How does increasing horsepower from 100 to 200 affect the expected number of carburetors in a car, holding weight constant?

A carburetor is a mechanical device in an engine that mixes air and fuel in the proper ratio for combustion. The analysis indicates that, holding weight constant at its mean, increasing horsepower from 100 to 200 is associated with a predicted increase in the expected number of carburetors. Using a Poisson regression model and simulating 1,000 draws of the model’s coefficients with arm’s sim() function, we calculated the expected counts for a car at 100 hp and at 200 hp. The exponential transformation of the simulated linear predictors yields expected carburetor counts, and the difference between these predictions quantifies the effect of increasing horsepower; the output shows that the mean predicted difference is approximately 1.451 carburetors, meaning that on average, a 100-hp increase results in about 1.451 additional carburetors.

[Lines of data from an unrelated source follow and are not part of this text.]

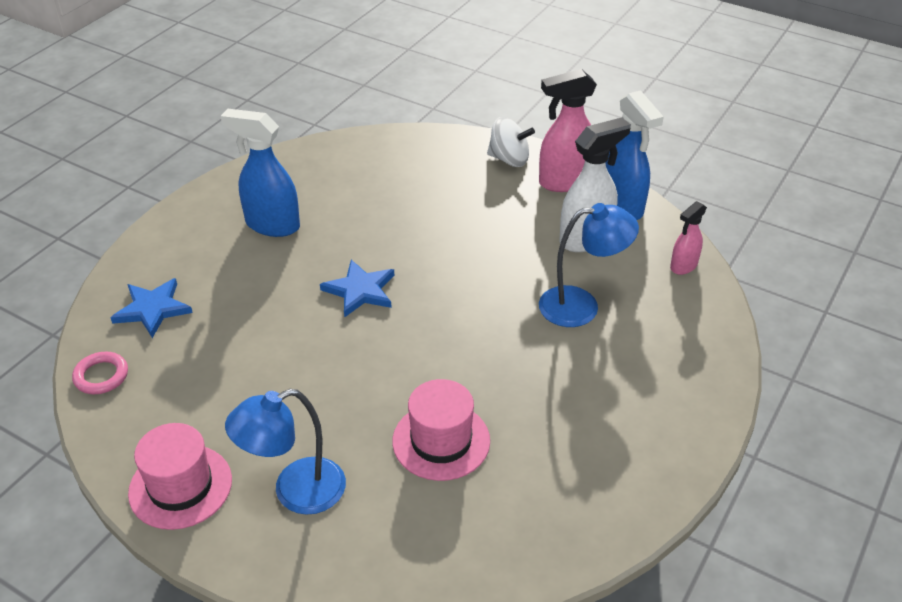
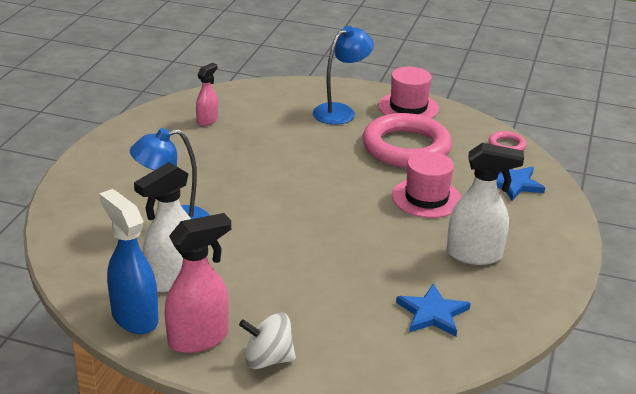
camera: 165 degrees right, 10 degrees down
blue spray bottle [221,109,300,237] -> white spray bottle [447,143,524,265]
blue star [320,260,394,318] -> blue star moved to [396,283,470,336]
pink hat [392,379,490,481] -> pink hat moved to [392,151,461,218]
pink spray bottle [670,201,707,275] -> pink spray bottle moved to [196,63,218,126]
none -> pink ring [362,113,452,168]

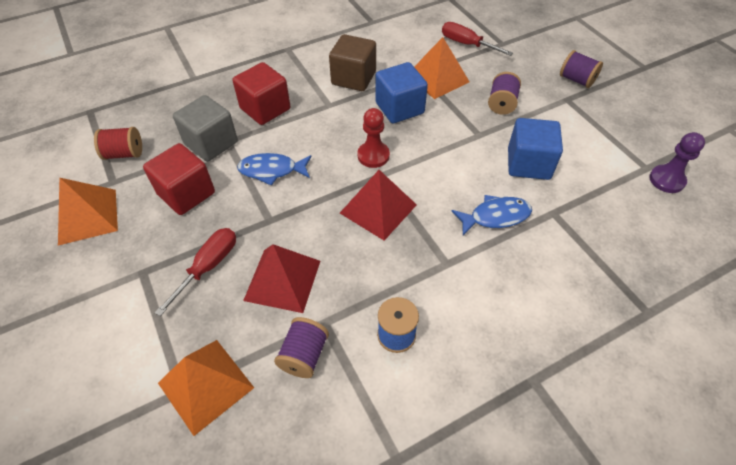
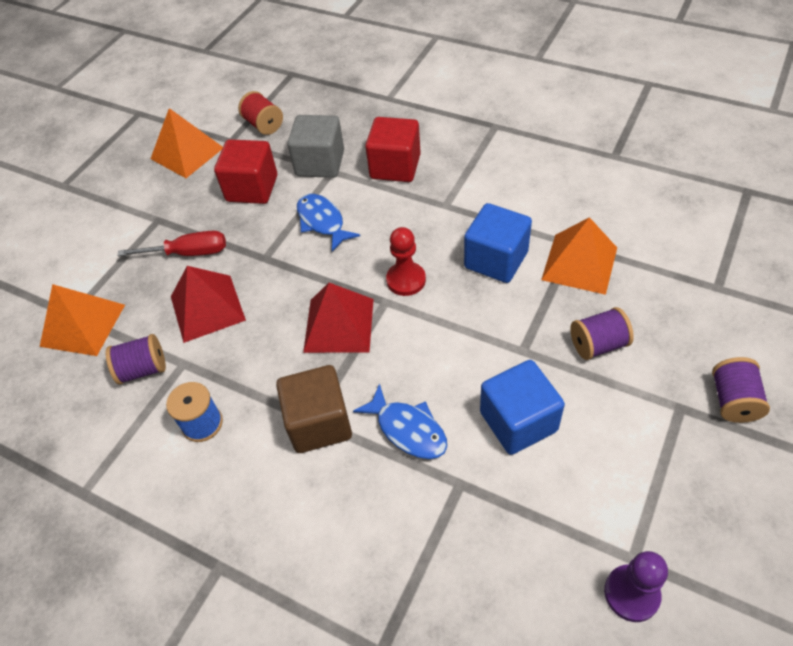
camera: 60 degrees right, 0 degrees up
brown cube [329,34,376,91] -> brown cube moved to [276,365,352,453]
red screwdriver [442,22,513,56] -> none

Furthermore, the 95% confidence interval for this difference ranges from roughly 0.622 to 2.369 carburetors, indicating that we are 95% confident that the true increase in the expected number of carburetors lies within this interval. This result, along with the statistically significant positive coefficient for horsepower in the model, demonstrates a robust relationship between horsepower and carburetor count in the mtcars dataset, thereby quantifying the impact of an increase in horsepower on the expected number of carburetors.

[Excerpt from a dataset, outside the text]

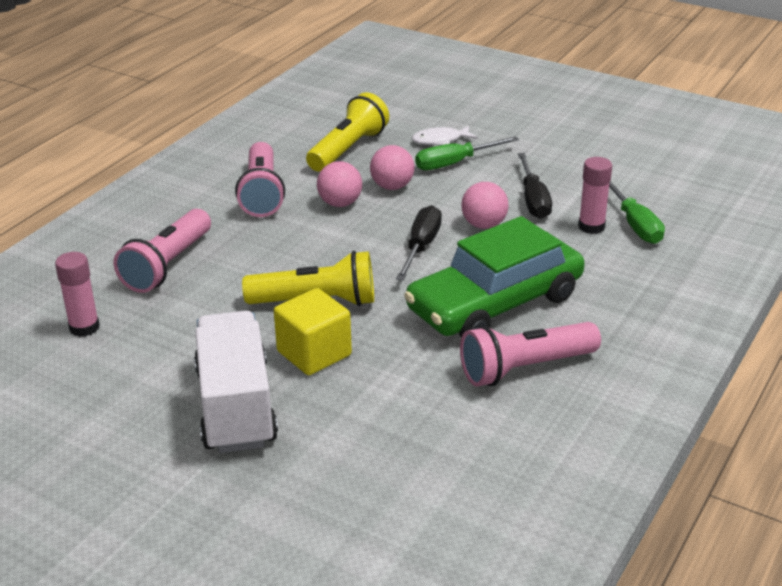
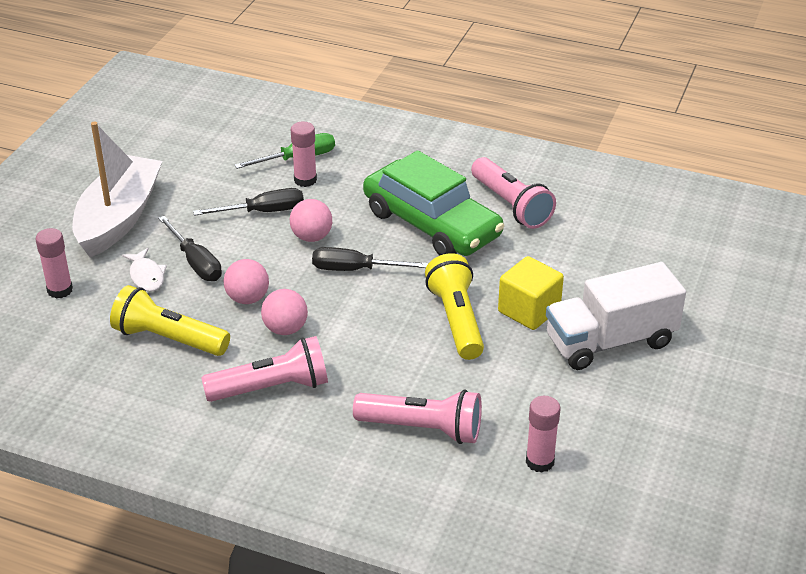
camera: 100 degrees left, 5 degrees up
green screwdriver [415,136,519,170] -> black screwdriver [158,216,222,281]
none -> pink glue stick [35,228,73,299]
none -> white boat [72,122,162,257]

The two plots further illustrate the simulation results: the first plot displays the distribution of the simulated differences in predicted carburetor counts, with a red dashed line marking the mean difference, which visually confirms the central tendency and variability of the predicted effect. The second plot shows the distribution of the simulated coefficient for horsepower, with a blue dashed line at its mean, indicating the overall positive effect of horsepower on carburetor count. Together, these visualizations provide an intuitive understanding of both the uncertainty in the model estimates and the impact of horsepower changes on the count outcome.